Luxembourg’s food scene has blossomed in recent years, and gourmands can now find an array of international eateries. With its spacious, sun-kissed terrace
and proximity to the station, the Buvette is a hotspot for lunch and happy hour. Family business Athena serves up top-quality Greek dishes and Hellenic hospitality a few blocks away. Down in the Grund’s neighbouring Clausen quarter, Ukulele presents spicy Thai fare in one of the historic neighbourhood’s original houses.
Then there’s Éirelux. Situated in an industrial park on the fringes of the capital’s Howald district, the place was conceived as an Irish grocery before growing into a pub and bistro. Diners can chow down on Irish specialities while drinking Irish craft beer and watching football on a giant screen.

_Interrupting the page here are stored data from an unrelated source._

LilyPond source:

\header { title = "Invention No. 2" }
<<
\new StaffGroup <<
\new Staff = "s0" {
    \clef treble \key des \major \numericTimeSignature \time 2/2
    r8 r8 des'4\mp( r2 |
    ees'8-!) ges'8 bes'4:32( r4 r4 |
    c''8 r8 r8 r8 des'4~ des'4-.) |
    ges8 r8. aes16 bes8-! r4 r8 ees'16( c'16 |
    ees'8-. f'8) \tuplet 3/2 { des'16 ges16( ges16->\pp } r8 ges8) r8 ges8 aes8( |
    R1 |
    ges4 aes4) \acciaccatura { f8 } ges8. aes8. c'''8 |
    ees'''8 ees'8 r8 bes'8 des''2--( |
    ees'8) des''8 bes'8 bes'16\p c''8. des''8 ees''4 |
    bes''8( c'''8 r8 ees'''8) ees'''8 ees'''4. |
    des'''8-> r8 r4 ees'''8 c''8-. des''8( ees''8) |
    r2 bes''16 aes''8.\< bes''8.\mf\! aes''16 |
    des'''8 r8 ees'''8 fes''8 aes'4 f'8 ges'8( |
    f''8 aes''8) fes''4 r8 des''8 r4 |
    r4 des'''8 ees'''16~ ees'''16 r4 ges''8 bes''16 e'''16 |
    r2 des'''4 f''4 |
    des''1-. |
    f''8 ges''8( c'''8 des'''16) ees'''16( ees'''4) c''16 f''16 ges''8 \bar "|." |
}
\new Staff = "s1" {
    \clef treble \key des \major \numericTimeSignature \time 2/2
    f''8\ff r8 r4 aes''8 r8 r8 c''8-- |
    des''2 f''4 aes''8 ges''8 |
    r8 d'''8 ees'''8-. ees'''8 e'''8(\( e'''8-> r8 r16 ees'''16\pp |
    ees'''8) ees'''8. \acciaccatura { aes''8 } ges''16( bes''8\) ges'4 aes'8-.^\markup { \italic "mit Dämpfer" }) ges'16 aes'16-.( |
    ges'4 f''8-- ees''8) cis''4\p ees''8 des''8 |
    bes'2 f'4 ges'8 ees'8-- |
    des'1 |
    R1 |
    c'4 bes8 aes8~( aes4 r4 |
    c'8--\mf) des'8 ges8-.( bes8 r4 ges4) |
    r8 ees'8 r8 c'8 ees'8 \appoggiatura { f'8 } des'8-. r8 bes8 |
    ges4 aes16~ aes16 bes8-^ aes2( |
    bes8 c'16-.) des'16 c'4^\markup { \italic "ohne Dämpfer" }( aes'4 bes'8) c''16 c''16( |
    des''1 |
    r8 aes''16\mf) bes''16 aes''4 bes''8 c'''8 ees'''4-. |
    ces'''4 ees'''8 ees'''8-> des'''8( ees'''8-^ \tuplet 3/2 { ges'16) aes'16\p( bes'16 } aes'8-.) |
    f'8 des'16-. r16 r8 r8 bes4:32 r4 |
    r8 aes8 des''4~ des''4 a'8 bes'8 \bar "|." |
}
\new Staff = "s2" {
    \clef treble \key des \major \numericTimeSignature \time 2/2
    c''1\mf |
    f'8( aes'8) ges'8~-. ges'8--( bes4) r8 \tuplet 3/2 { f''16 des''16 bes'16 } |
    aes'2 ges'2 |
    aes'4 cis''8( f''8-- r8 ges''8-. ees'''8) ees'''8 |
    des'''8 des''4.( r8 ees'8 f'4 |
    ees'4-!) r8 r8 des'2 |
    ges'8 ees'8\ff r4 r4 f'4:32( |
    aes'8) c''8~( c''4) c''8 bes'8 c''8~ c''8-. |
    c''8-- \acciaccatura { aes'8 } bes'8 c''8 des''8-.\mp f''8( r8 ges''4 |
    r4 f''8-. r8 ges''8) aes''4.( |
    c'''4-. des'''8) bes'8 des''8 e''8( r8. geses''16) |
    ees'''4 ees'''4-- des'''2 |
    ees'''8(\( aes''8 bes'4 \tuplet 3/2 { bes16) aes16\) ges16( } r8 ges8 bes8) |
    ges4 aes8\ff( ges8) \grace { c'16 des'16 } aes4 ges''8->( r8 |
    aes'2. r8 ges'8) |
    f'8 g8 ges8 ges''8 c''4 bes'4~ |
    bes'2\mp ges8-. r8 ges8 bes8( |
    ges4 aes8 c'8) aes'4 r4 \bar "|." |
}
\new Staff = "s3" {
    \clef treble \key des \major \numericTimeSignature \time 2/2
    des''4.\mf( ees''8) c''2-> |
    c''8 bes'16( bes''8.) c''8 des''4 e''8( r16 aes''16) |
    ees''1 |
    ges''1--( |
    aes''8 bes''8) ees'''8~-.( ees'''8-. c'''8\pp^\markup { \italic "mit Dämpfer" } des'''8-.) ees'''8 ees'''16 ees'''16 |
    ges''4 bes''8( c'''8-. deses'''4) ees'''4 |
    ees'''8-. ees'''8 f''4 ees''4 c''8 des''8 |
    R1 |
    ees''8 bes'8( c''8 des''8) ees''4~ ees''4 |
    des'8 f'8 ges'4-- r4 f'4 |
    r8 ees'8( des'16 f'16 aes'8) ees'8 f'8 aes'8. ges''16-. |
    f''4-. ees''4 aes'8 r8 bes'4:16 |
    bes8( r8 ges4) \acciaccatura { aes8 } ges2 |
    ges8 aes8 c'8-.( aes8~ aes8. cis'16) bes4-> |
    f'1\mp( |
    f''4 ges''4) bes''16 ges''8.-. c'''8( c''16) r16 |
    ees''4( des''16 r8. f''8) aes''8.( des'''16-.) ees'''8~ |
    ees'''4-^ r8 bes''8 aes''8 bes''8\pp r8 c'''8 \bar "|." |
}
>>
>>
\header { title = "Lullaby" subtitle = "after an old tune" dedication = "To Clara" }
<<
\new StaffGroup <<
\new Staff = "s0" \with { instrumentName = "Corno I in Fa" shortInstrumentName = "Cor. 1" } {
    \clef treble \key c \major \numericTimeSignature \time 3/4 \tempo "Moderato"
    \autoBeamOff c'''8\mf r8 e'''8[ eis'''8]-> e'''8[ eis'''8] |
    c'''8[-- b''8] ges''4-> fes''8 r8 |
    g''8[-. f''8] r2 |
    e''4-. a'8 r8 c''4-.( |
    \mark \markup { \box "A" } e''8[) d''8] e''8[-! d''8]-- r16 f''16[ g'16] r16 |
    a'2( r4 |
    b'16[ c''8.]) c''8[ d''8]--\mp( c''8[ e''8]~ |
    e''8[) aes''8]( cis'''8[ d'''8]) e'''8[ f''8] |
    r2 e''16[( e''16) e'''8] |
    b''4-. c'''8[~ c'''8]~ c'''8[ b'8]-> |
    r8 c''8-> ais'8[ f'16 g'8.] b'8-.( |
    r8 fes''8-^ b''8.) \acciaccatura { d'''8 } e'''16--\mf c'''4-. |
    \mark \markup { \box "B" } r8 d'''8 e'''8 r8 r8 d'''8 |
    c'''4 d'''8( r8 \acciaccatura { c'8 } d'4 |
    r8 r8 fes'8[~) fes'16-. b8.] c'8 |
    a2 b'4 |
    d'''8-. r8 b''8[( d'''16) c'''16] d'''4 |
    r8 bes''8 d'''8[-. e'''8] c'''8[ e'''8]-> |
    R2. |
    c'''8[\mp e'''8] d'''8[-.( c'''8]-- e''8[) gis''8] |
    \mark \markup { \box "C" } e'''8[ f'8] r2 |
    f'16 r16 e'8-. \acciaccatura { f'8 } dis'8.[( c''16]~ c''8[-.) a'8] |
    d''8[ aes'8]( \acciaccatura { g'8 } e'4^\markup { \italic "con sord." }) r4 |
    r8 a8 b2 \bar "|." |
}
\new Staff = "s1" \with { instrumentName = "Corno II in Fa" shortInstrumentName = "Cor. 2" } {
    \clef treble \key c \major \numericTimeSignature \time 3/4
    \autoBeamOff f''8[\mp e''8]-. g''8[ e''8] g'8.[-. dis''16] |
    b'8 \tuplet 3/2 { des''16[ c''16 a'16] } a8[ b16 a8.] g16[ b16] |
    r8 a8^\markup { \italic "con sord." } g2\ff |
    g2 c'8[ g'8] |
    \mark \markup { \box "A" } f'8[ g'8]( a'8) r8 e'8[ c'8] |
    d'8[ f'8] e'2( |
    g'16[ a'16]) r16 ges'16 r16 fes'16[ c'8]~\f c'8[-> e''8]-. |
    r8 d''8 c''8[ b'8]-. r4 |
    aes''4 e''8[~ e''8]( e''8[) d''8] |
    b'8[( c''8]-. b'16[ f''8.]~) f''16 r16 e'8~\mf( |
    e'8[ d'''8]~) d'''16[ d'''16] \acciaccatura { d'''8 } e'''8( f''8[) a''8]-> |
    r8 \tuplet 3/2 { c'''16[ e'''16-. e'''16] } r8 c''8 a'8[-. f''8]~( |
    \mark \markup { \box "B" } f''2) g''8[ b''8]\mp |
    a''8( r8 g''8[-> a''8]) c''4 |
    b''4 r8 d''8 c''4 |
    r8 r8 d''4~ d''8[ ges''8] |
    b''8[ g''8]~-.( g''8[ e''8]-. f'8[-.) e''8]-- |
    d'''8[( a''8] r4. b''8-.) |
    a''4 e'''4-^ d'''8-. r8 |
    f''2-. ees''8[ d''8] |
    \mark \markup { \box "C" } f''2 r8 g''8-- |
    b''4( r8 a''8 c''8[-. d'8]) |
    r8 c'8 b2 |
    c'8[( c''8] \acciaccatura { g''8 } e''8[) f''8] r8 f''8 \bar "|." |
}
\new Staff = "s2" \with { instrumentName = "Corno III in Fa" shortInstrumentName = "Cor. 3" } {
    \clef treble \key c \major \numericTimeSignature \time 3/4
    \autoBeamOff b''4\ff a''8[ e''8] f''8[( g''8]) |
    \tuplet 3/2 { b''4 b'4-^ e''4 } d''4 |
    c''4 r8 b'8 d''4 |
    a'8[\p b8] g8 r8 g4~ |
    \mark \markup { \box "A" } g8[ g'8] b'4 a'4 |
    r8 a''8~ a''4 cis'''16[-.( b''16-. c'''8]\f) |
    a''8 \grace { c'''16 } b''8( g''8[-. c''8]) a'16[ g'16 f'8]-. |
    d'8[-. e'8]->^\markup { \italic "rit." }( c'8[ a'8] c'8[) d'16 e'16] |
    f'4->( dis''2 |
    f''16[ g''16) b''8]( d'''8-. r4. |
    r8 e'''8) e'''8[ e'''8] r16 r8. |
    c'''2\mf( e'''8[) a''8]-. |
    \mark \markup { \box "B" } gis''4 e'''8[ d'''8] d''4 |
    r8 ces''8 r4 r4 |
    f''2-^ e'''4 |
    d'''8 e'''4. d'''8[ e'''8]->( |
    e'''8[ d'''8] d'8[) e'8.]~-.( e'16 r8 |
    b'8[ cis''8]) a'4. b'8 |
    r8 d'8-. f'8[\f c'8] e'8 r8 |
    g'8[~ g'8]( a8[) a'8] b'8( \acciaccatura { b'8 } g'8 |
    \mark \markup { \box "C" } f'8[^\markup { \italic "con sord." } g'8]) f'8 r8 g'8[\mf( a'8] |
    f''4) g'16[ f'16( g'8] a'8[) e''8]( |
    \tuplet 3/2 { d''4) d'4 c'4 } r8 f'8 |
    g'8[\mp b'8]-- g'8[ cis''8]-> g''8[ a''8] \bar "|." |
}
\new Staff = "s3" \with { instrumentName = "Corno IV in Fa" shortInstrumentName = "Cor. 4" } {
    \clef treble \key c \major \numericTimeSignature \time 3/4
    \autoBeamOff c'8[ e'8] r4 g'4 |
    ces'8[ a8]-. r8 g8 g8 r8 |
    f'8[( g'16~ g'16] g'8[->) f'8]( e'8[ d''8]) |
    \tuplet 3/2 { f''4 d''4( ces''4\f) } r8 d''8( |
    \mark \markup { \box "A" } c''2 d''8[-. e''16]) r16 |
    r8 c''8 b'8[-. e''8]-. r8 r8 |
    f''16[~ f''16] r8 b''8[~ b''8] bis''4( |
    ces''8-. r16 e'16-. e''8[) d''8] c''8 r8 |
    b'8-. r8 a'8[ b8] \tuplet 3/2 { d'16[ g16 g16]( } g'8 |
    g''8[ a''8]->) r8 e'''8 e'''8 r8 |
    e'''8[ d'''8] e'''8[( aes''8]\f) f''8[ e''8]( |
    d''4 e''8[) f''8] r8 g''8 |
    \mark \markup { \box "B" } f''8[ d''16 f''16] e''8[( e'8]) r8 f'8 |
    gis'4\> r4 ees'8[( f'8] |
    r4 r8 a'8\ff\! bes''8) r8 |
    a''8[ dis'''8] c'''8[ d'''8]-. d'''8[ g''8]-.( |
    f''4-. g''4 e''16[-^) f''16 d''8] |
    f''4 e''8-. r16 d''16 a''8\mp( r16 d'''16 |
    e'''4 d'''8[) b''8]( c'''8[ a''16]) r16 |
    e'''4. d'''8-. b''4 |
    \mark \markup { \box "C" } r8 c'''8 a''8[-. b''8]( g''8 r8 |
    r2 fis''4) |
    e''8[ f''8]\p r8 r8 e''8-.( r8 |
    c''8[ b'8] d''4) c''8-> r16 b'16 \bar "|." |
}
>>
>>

There’s much to see beyond the cobblestone streets of Luxembourg City’s historical centre. Take the elevator down to the Grund and Clausen districts, where green spaces and restaurants line the banks of the meandering Alzette river.
A short drive to the south is Belval, a repurposed steelworks that now accommodates an industrial history museum, a shopping and dining complex, contemporary office blocks and a university campus as well as the Grand Duchy’s biggest concert venue, the Rockhal.
To the north, rugged countryside awaits. There are lakes, rivers, forests and even spectacular waterfalls in the Mullerthal region, nicknamed Little Switzerland.